> _What you are asked to do_: Reproduce the data exactly.

> _Records supplied_:

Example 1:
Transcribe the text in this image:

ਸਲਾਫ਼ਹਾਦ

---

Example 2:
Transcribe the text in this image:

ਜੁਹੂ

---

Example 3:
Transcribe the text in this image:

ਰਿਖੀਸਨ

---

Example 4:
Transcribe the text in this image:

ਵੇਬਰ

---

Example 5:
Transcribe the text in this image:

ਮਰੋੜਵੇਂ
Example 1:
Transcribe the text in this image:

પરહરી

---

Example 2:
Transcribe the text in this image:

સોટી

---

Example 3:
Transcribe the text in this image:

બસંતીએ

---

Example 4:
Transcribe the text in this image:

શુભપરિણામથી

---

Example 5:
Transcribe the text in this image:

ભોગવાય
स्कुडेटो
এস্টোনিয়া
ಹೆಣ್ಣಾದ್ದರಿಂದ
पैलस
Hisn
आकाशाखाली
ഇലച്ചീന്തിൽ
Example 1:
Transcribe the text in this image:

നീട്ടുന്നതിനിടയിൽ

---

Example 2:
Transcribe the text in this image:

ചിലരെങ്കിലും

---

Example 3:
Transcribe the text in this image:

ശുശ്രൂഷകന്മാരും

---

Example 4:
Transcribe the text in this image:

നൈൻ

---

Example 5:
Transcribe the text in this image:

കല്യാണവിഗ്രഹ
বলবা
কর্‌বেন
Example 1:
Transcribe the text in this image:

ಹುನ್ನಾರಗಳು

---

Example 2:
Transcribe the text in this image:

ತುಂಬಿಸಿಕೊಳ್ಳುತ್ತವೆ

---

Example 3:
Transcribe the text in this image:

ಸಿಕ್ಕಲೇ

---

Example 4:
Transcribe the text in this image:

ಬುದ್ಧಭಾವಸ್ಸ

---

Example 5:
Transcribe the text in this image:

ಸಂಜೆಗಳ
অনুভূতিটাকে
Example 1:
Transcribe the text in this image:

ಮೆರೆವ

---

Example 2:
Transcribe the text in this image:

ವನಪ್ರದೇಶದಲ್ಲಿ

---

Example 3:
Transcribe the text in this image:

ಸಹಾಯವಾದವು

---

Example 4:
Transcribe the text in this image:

> _Answer box_:
Example 1:
Transcribe the text in this image:

ਸਲਾਫ਼ਹਾਦ

---

Example 2:
Transcribe the text in this image:

ਜੁਹੂ

---

Example 3:
Transcribe the text in this image:

ਰਿਖੀਸਨ

---

Example 4:
Transcribe the text in this image:

ਵੇਬਰ

---

Example 5:
Transcribe the text in this image:

ਮਰੋੜਵੇਂ
Example 1:
Transcribe the text in this image:

પરહરી

---

Example 2:
Transcribe the text in this image:

સોટી

---

Example 3:
Transcribe the text in this image:

બસંતીએ

---

Example 4:
Transcribe the text in this image:

શુભપરિણામથી

---

Example 5:
Transcribe the text in this image:

ભોગવાય
स्कुडेटो
এস্টোনিয়া
ಹೆಣ್ಣಾದ್ದರಿಂದ
पैलस
Hisn
आकाशाखाली
ഇലച്ചീന്തിൽ
Example 1:
Transcribe the text in this image:

നീട്ടുന്നതിനിടയിൽ

---

Example 2:
Transcribe the text in this image:

ചിലരെങ്കിലും

---

Example 3:
Transcribe the text in this image:

ശുശ്രൂഷകന്മാരും

---

Example 4:
Transcribe the text in this image:

നൈൻ

---

Example 5:
Transcribe the text in this image:

കല്യാണവിഗ്രഹ
বলবা
কর্‌বেন
Example 1:
Transcribe the text in this image:

ಹುನ್ನಾರಗಳು

---

Example 2:
Transcribe the text in this image:

ತುಂಬಿಸಿಕೊಳ್ಳುತ್ತವೆ

---

Example 3:
Transcribe the text in this image:

ಸಿಕ್ಕಲೇ

---

Example 4:
Transcribe the text in this image:

ಬುದ್ಧಭಾವಸ್ಸ

---

Example 5:
Transcribe the text in this image:

ಸಂಜೆಗಳ
অনুভূতিটাকে
Example 1:
Transcribe the text in this image:

ಮೆರೆವ

---

Example 2:
Transcribe the text in this image:

ವನಪ್ರದೇಶದಲ್ಲಿ

---

Example 3:
Transcribe the text in this image:

ಸಹಾಯವಾದವು

---

Example 4:
Transcribe the text in this image:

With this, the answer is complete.